I’ll say this for Paul Wiecek, he’s the only columnist in Canada who’s had the junk to write that Johnny Manziel’s doesn’t belong in the CFL due to his domestic violence history. If another scribe has spoken out, I missed it. So good on him.

Here are this week’s CFL power rankings…

1. Calgary (6-0): Who’ll stop these guys?
2. Winnipeg (4-3): Feasting on Tranna.
3. Edmonton (4-2): All those penalties (17) won’t cut it against a top-level foe.
4. Saskatchewan (3-3): Has anyone figured out what Chris Jones is trying to do?
5. Ottawa (4-2): Not going to win many games kicking seven field goals.
6. B.C. (2-3): Not convinced Travis Lulay is the answer at QB.
7. Hamilton (2-4): Going…going…gone?
8. Toronto (1-5): Time to try another quarterback.
9. Montreal (1-5): Still awful in either official language.

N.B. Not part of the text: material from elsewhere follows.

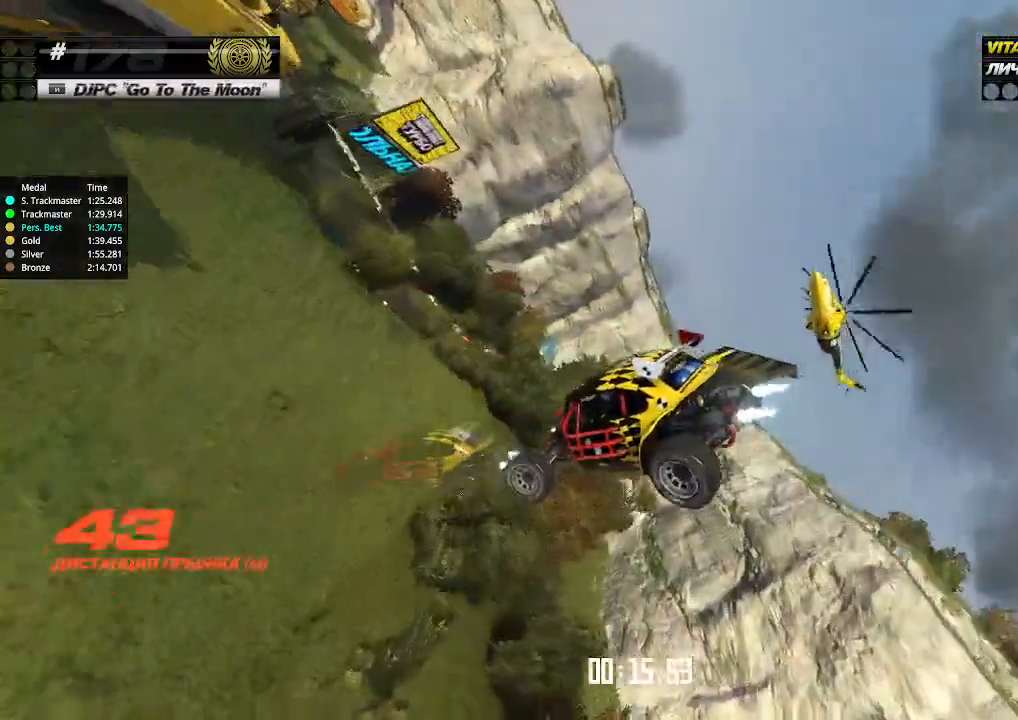
{"keys": ["left", "up"], "events": []}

I note that hockey legend Mario Lemieux is selling his shack in Mont-Tremblant, Que., for a mere $21,999,066 million. It has eight bedrooms and nine washrooms. That’s $2,444,340.66 per biffy, for those of you keeping score at home.

On the subject of bathrooms, tennis great Serena Williams is whinging about men in lab coats continually knocking on her door and demanding that she pee in a bottle. Apparently, the doping sleuths have visited her five times this year. So what’s the big deal? I’ve had to pee in a bottle six times in the past 10 months, and I’m not even a world-ranked tennis player.

Shouldn’t the promotion of Gina Kingsbury to general manager of Canada’s national women’s hockey team warrant more than an ‘oh, by the way’ blurb in the media? It was bottom-of-the back-pages news in the Free Press, and 10 pages deep into the Sun sports section.

And, finally, the silence since a National Hockey League arbitrator awarded Jacob Trouba a $5.5 million contract has been deafening. Nothing from Winnipeg Jets ownership/management. Nothing from the Trouba camp. Kind of puts a chill into Winnipeg’s hottest summer in 30 years.